WHAT YOU HAVE TO DO
Output the records from the line with "state / province: Wyoming" to the line with "elevation (m): 2225" as a two-column CSV named field and value, with one row per line. Put each field in quotation marks and replace any line breaks with spaces.

+++ INFORMATION PROVIDED +++

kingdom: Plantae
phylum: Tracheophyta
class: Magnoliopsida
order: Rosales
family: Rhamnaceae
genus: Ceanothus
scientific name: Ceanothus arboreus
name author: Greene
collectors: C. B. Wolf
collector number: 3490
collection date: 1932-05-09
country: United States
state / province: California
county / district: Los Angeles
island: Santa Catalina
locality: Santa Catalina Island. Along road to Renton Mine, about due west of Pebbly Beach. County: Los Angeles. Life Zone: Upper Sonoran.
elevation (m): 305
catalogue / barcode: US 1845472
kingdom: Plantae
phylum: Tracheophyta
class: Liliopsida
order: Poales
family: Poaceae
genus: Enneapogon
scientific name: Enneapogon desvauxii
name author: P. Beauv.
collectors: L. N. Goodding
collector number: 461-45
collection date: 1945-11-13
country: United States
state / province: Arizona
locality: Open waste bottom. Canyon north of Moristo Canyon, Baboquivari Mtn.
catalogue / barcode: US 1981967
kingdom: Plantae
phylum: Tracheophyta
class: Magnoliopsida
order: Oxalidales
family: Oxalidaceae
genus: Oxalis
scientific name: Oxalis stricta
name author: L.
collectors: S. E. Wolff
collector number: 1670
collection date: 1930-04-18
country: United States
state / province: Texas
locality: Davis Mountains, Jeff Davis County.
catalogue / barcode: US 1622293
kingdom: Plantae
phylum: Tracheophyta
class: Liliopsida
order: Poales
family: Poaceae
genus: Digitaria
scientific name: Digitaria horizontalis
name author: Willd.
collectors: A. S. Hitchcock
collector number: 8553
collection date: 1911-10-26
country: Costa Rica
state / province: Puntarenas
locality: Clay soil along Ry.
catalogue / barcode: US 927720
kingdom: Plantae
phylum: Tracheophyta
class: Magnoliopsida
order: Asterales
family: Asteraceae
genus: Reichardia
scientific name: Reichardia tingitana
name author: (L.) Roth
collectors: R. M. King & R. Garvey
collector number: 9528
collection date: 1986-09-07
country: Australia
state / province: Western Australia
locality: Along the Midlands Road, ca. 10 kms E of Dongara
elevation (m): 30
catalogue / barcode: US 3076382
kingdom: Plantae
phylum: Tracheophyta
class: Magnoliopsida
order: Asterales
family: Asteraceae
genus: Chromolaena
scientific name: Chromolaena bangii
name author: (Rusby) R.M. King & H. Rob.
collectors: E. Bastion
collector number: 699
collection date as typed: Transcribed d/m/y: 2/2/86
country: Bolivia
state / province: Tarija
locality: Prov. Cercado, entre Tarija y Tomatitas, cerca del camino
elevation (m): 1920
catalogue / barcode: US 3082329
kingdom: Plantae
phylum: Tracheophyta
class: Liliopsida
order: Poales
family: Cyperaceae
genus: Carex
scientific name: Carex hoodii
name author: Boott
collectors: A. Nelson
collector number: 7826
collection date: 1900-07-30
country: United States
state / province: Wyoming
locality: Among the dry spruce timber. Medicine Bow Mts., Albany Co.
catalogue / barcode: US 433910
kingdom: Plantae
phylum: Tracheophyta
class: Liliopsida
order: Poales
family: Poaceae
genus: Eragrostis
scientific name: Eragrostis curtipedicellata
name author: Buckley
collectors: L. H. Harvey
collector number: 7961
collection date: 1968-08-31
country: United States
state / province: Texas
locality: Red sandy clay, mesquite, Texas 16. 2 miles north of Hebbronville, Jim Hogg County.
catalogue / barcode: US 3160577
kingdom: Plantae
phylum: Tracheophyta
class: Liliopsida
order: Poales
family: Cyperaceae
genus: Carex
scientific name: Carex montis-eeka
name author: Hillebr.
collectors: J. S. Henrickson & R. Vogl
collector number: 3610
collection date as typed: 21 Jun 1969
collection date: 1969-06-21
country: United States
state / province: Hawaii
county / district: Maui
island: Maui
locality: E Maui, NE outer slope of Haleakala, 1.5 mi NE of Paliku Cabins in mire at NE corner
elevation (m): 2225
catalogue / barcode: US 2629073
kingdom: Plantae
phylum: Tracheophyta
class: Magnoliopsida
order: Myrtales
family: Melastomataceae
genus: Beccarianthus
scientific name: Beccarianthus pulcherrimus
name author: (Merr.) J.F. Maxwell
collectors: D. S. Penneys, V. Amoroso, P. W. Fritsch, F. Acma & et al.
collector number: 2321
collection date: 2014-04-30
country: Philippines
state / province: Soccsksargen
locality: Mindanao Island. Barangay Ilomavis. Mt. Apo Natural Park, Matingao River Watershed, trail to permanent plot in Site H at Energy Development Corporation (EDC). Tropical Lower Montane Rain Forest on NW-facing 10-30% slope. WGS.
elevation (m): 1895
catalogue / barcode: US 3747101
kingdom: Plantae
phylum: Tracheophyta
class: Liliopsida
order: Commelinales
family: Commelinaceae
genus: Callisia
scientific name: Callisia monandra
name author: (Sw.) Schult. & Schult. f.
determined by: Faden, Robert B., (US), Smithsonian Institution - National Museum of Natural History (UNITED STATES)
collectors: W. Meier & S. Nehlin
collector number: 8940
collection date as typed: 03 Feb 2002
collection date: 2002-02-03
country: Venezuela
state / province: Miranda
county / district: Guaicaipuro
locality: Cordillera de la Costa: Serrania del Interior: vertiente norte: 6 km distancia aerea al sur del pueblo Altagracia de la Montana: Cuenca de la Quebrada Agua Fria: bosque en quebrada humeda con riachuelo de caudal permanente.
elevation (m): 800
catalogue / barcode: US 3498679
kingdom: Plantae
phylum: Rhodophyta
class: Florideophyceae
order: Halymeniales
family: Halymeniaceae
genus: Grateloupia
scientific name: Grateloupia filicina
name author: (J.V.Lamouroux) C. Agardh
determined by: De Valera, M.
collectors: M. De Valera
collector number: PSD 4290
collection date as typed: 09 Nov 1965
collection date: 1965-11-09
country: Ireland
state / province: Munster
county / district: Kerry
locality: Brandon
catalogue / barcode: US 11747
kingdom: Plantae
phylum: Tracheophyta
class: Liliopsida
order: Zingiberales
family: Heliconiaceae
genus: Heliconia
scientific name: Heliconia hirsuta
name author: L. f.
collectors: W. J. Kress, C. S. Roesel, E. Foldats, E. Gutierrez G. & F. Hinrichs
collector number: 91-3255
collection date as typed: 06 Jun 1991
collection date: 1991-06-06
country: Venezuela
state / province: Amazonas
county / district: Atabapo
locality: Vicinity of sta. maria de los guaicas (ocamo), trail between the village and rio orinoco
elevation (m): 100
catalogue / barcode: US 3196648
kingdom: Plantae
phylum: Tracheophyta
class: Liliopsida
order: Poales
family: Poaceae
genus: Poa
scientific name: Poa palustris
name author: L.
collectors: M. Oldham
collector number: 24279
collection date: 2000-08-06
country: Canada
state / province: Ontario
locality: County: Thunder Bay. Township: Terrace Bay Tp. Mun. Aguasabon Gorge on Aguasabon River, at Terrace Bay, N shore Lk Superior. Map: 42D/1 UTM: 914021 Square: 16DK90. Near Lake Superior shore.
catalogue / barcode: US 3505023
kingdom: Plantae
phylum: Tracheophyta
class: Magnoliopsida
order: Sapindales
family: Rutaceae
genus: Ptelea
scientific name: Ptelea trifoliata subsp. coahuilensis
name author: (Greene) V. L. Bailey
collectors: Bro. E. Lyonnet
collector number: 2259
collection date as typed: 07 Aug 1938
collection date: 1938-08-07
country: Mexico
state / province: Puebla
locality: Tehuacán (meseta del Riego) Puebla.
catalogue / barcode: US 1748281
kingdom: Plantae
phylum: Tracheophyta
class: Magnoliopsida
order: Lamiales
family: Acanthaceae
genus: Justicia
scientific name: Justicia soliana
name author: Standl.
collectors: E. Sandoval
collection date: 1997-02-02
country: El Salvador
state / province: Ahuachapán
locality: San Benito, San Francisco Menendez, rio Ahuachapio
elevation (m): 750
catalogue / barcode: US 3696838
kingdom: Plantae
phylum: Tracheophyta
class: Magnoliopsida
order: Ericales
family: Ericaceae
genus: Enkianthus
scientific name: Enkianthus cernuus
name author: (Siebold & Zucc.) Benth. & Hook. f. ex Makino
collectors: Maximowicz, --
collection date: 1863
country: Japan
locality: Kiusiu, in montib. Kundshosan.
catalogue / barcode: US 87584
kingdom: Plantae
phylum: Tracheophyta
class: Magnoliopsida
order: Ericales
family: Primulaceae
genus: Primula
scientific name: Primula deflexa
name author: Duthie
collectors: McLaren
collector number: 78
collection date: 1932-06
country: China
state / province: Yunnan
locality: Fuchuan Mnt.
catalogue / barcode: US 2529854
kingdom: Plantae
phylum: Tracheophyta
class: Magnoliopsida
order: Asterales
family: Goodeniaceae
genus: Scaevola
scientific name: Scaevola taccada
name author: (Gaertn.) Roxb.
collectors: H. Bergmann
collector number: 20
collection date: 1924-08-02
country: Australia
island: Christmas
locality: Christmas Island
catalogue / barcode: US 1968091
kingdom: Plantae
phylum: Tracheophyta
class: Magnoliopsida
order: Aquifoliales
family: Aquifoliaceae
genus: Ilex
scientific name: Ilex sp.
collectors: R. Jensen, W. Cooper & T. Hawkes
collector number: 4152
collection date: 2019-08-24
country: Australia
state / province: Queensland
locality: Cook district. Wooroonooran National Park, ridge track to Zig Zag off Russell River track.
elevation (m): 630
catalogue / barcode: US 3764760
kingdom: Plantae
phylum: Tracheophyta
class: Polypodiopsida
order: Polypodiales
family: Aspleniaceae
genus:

+++

COMPLETED EXERCISE
field,value
"state / province:","Wyoming"
"locality:","Among the dry spruce timber. Medicine Bow Mts., Albany Co."
"catalogue / barcode:","US 433910"
"kingdom:","Plantae"
"phylum:","Tracheophyta"
"class:","Liliopsida"
"order:","Poales"
"family:","Poaceae"
"genus:","Eragrostis"
"scientific name:","Eragrostis curtipedicellata"
"name author:","Buckley"
"collectors:","L. H. Harvey"
"collector number:","7961"
"collection date:","1968-08-31"
"country:","United States"
"state / province:","Texas"
"locality:","Red sandy clay, mesquite, Texas 16. 2 miles north of Hebbronville, Jim Hogg County."
"catalogue / barcode:","US 3160577"
"kingdom:","Plantae"
"phylum:","Tracheophyta"
"class:","Liliopsida"
"order:","Poales"
"family:","Cyperaceae"
"genus:","Carex"
"scientific name:","Carex montis-eeka"
"name author:","Hillebr."
"collectors:","J. S. Henrickson & R. Vogl"
"collector number:","3610"
"collection date as typed:","21 Jun 1969"
"collection date:","1969-06-21"
"country:","United States"
"state / province:","Hawaii"
"county / district:","Maui"
"island:","Maui"
"locality:","E Maui, NE outer slope of Haleakala, 1.5 mi NE of Paliku Cabins in mire at NE corner"
"elevation (m):","2225"